具有典型抗髓鞘相关糖蛋白(anti-MAG)神经病的患者具有 IgM-丙种球蛋白血症,类似于远端慢性炎症性脱髓鞘性多发性神经病(CIDP),且治疗抵抗。当 IgM-丙种球蛋白血症未被检测到时或具有非典型表型时,抗 MAG 患者会被漏诊。我们研究了用于排除 CIDP 的最佳抗 MAG 滴定截止值,以及在没有抗 MAG 抗体的情况下检测 IgM-丙种球蛋白血症对神经病治疗评估的影响。
使用欧洲神经病学会/周围神经学会 2021 年指南,使用抗 MAG Bühlmann 滴定单位(BTU)和 Mass-Fix(质谱法)以及血清蛋白免疫固定电泳(SPIEP)检测 IgM-丙种球蛋白血症来评估神经病患者。通过炎性神经病病因和治疗(INCAT)和总和复合肌肉动作电位(CMAP)神经传导变化来评估免疫治疗结果。
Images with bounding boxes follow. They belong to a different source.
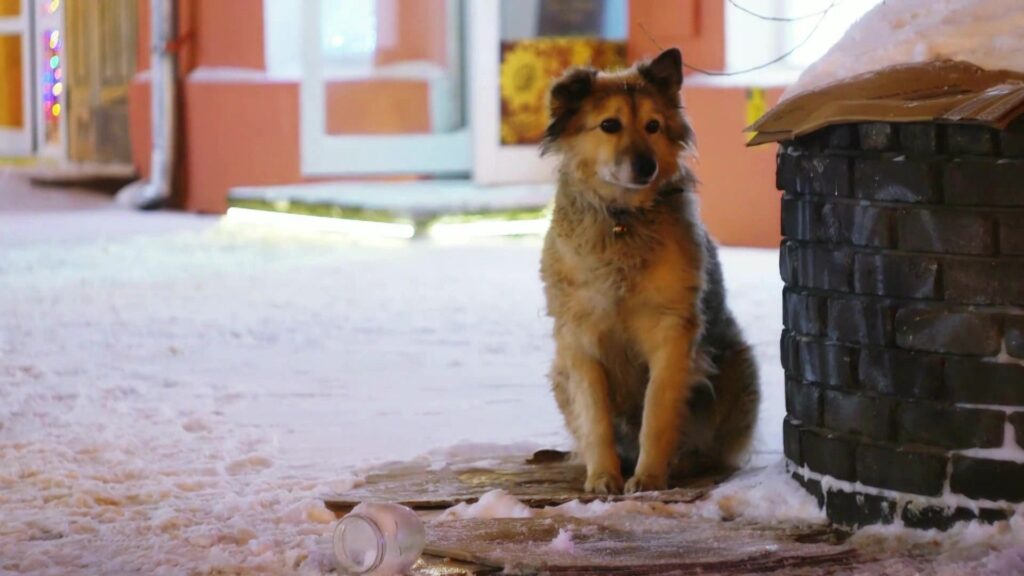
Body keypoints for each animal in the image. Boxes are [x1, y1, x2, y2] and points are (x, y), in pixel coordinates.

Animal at [540, 47, 757, 491]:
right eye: (609, 125)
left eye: (653, 126)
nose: (646, 166)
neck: (623, 220)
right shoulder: (579, 339)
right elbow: (595, 418)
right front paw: (603, 476)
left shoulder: (672, 331)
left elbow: (657, 412)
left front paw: (649, 476)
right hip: (558, 372)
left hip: (739, 366)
在 30 个月内鉴定了 752 名患者(平均年龄:63.8 岁,女性:31%):(1)典型抗 MAG 神经病(n=104);(2)非典型抗 MAG 神经病(n=13);(3)远端或感觉占主导的 CIDP(n=25),包括 7 例无 IgM-丙种球蛋白血症;(4)典型 CIDP(n=47),包括 36 例无 IgM-丙种球蛋白血症;(5)IgM-丙种球蛋白血症相关轴索性神经病(n=104);(6)IgM-丙种球蛋白血症阴性、抗 MAG 阴性轴索性神经病(n=426);(7)无神经病(n=33)抗 MAG 阴性。通过 Mass-Fix(n=493)、SPIEP(n=355)或两者(n=96)评估 IgM-丙种球蛋白血症。Mass-Fix 在具有抗 MAG 抗体的患者中检测到 4 例额外的 IgM-丙种球蛋白血症(3%,4/117),在未通过 SPIEP 检测到的无抗 MAG 患者中检测到 7 例额外的患者(2%,7/376)。在 123 名(平均:23 个月,范围:3-120 个月)患者中可获得免疫治疗随访,包括 47 名 CIDP 患者(28 名无 IgM-丙种球蛋白血症)和 76 名非 CIDP 患者(5 名无 IgM-丙种球蛋白血症,45 名抗 MAG 阳性)。治疗包括 IVIG(n=89)、利妥昔单抗(n=80)和伊布替尼或泽布替尼(n=24)。在典型抗 MAG 神经病中,最佳抗 MAG 阳性截断值为≥1500 BTU(78%敏感性,96%特异性)和≥10000 BTU(74%敏感性,100%特异性)。INCAT 评分的改善(<0.0001)和总和 CMAP(=0.0028)与抗 MAG 阴性(<1500 BTU,n=78)和缺乏 IgM-丙种球蛋白血症(n=34)相关。在 47 名电诊断确诊的 CIDP 患者中,所有抗 MAG 阴性,IgM-丙种球蛋白血症的存在(n=19)也与治疗反应较差相关(INCAT 评分=0.035,总和 CMAP=0.049)。
对于典型的抗 MAG 神经病,截断值为 10000 BTU 似乎是最佳的,而≥1500 BTU 降低了免疫治疗可治疗的 CIDP 的可能性。Mass-Fix 可改善抗 MAG 和其他 IgM-丙种球蛋白血症神经病中的 IgM-丙种球蛋白血症检测。缺乏 MAG 抗体的 IgM-丙种球蛋白血症患者显示治疗反应降低。